L’investissement d’Apple d’un milliard de dollars dans le groupe de transport Didi Chuxing a surpris quelques observateurs qui ne s’attendaient pas à ce que le constructeur de Cupertino s’intéresse au marché du covoiturage et du VTC chinois. Et il est probable que cette transaction ait aussi étonné à Cupertino par sa rapidité : il n’a fallu en effet que 22 jours entre les premières tractations et la signature du deal. On a connu Apple autrement plus prudente, surtout au vu du montant engagé.
Bloomberg lève un coin du voile sur cette affaire qui a commencé… comme une blague. La présidente de Didi, Jean Liu, a rencontré Tim Cook le 20 avril à Cupertino. N’importe quelle entreprise qui porte le nom d’un fruit « peut réaliser quelque chose de grand », a-t-elle alors dit lors de la réunion — la dénomination juridique de l’entreprise, Xiaoju Kuaizhi, signifie en effet… « petite orange ». Quoi de plus normal que de s’entendre avec une pomme !
Liu ne s’était pas rendue à Cupertino pour parler investissement ; elle souhaitait d’abord s’entretenir avec Tim Cook sur des sujets plus généraux comme le marché chinois et sur des opportunités de coopération entre les deux sociétés. « L’accord s’est réalisé à une vitesse éclair », dit-elle, « nous avons été très impressionnés par Tim. C’est un leader incroyable ». On ne lui connaissait pas non plus cette célérité dans le maniement du carnet de chèques.

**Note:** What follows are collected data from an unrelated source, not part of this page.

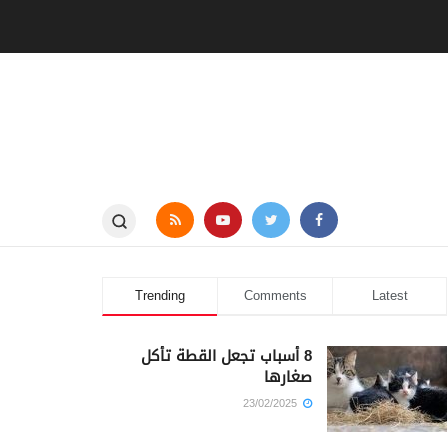
Trending
Comments
Latest
8 أسباب تجعل القطة تأكل
صغارها
23/02/2025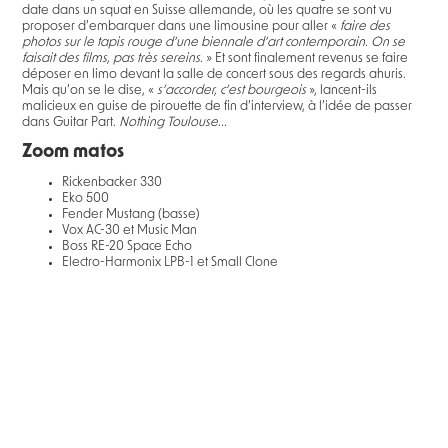
date dans un squat en Suisse allemande, où les quatre se sont vu
proposer d’embarquer dans une limousine pour aller «
faire des
photos sur le tapis rouge d’une biennale d’art contemporain. On se
faisait des films, pas très sereins.
» Et sont finalement revenus se faire
déposer en limo devant la salle de concert sous des regards ahuris.
Mais qu’on se le dise, «
s’accorder, c’est bourgeois
», lancent-ils
malicieux en guise de pirouette de fin d’interview, à l’idée de passer
dans Guitar Part.
Nothing Toulouse...
Zoom matos
Rickenbacker 330
Eko 500
Fender Mustang (basse)
Vox AC-30 et Music Man
Boss RE-20 Space Echo
Electro-Harmonix LPB-1 et Small Clone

Après cette rencontre, les équipes d’Apple et de Didi ont pris le relais pour organiser les choses. Elles ont montré « de grands talents dans l’exécution, elles ont été très professionnelles », s’est réjoui Liu qui est, par ailleurs, la fille du fondateur de Lenovo.
Ce milliard de dollars va permettre à Didi de poursuivre son extension en Chine, recruter de nouveaux chauffeurs, et faire connaitre ses prestations auprès des consommateurs (le service est présent dans 400 villes et assure 11 millions de voyages chaque jour). La somme d’Apple fait partie d’un nouveau tour de table de 3 milliards, qui valorise Didi à hauteur de 26 milliards. Avoir Apple dans son tour de table est aussi un atout auprès d’autres investisseurs qui auraient pu préférer donner de l’argent à Uber, le grand rival. Travis Kalanick, le patron du spécialiste américain du VTC, va d’ailleurs rencontrer Apple cette fin de semaine… La concurrence est féroce entre les deux sociétés sur le marché chinois.
Apple met ici un pied dans un secteur qui lui était jusqu’à présent inconnu. La Pomme gagne, au prix fort certes, des alliés sur un marché chinois très important pour les ventes de ses produits. Didi compte en effet comme actionnaires Alibaba et Tencent, qui pourront se montrer d’une aide précieuse pour déployer plus largement Apple Pay et d’autres services. Sans oublier l’expérience dans les transports acquise auprès de Didi, ce qui ne sera pas une mauvaise chose si Apple devait un jour décider de se lancer dans la construction automobile.